Highlights & Insights¶
- The philosophy of "right model scale for the right task" is effectively implemented—SLMs handle high-frequency structured tasks, while LLMs handle low-frequency heavy tasks.
- The 2:1 compression strategy in two-stage retrieval is simple yet effective, ensuring computational stability and noise suppression through SLM verification.
- The LTM graph structure supports multi-hop reasoning and knowledge sharing while protecting privacy via de-identification.
Limitations & Future Work¶
- SLM-2 requires fine-tuning on constructed data, and its generalization to new domains needs further verification.
- Offline consolidation depends on long-context LLMs, which may not be feasible in strictly edge-deployment scenarios.

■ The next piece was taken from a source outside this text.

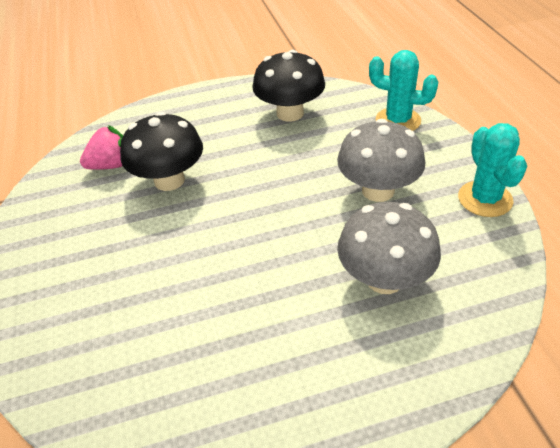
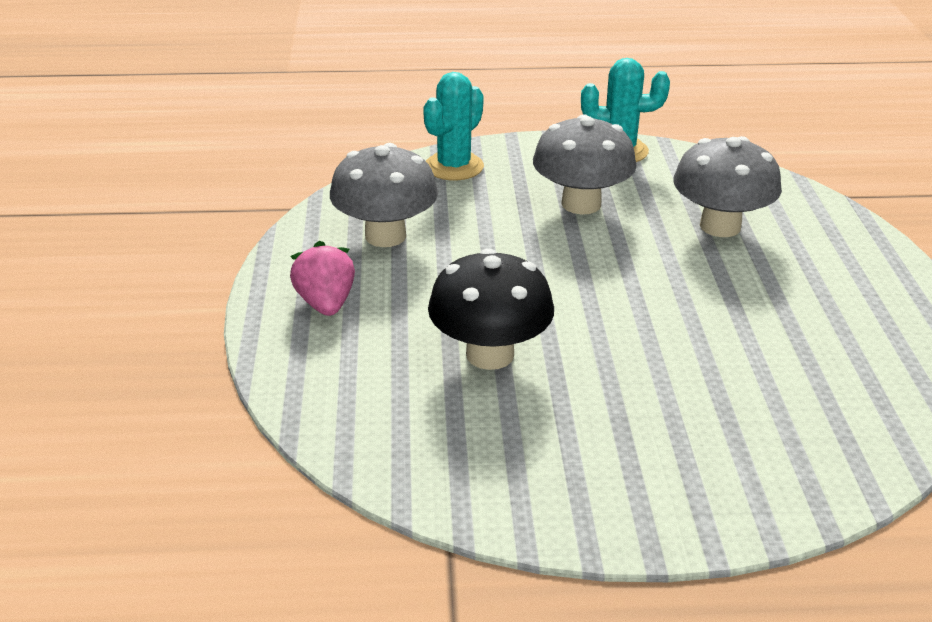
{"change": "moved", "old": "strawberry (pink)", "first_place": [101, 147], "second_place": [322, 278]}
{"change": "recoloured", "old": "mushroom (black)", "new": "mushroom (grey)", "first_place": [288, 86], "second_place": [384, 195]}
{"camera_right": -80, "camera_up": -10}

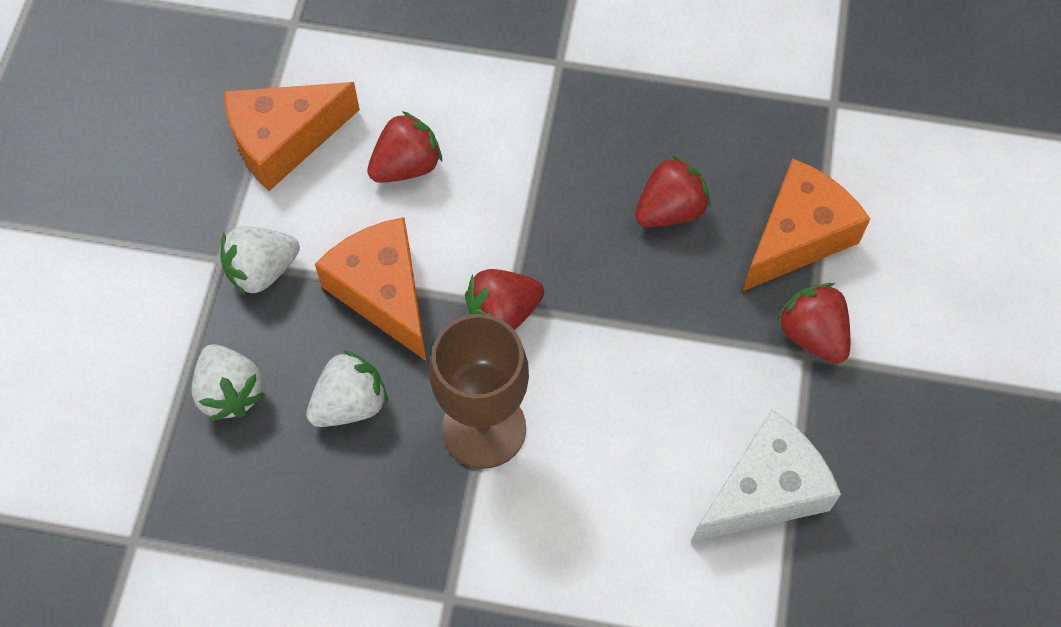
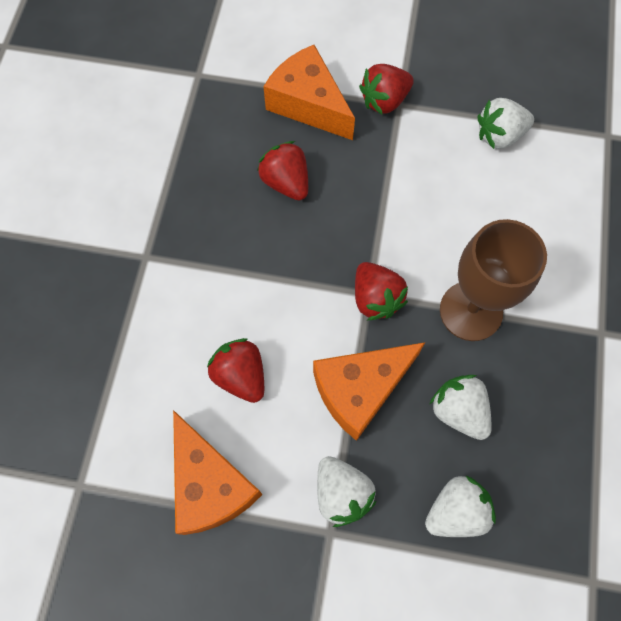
{"change": "replaced", "old": "cheese (white)", "new": "strawberry (white)", "first_place": [766, 475], "second_place": [506, 123]}
{"camera_right": -90, "camera_up": 5}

- Detailed analysis of the LTM graph maintenance and natural forgetting mechanism is lacking.
- Evaluation is limited to two dialogue benchmarks; applicability to more complex agent tasks (e.g., tool use) remains to be verified.
Related Work & Insights¶
- vs A-MEM: A-MEM uses LLM-driven notes and auto-linking for self-organizing memory but lacks online/offline decoupling. LightMem reduces latency 10x by replacing online LLM calls with SLMs.
- vs MemGPT: MemGPT treats context as virtual memory but relies on long-context replay (~16K tokens). LightMem achieves better performance with only ~1K tokens.
- vs MemoryBank/ReadAgent: These pure retrieval methods are significantly weaker than LightMem in multi-hop and temporal reasoning tasks.
Rating¶
- Novelty: ⭐⭐⭐⭐ Significant architectural innovation in SLM-driven modular memory and decoupling.
- Experimental Thoroughness: ⭐⭐⭐⭐⭐ Comprehensive coverage of 6 backbone models, 5 baselines, detailed ablations, and latency analyses.
- Writing Quality: ⭐⭐⭐⭐ Clear structure and design, though some notation definitions are scattered.
- Value: ⭐⭐⭐⭐ Provides a practical, high-efficiency memory solution for long-term dialogue agents.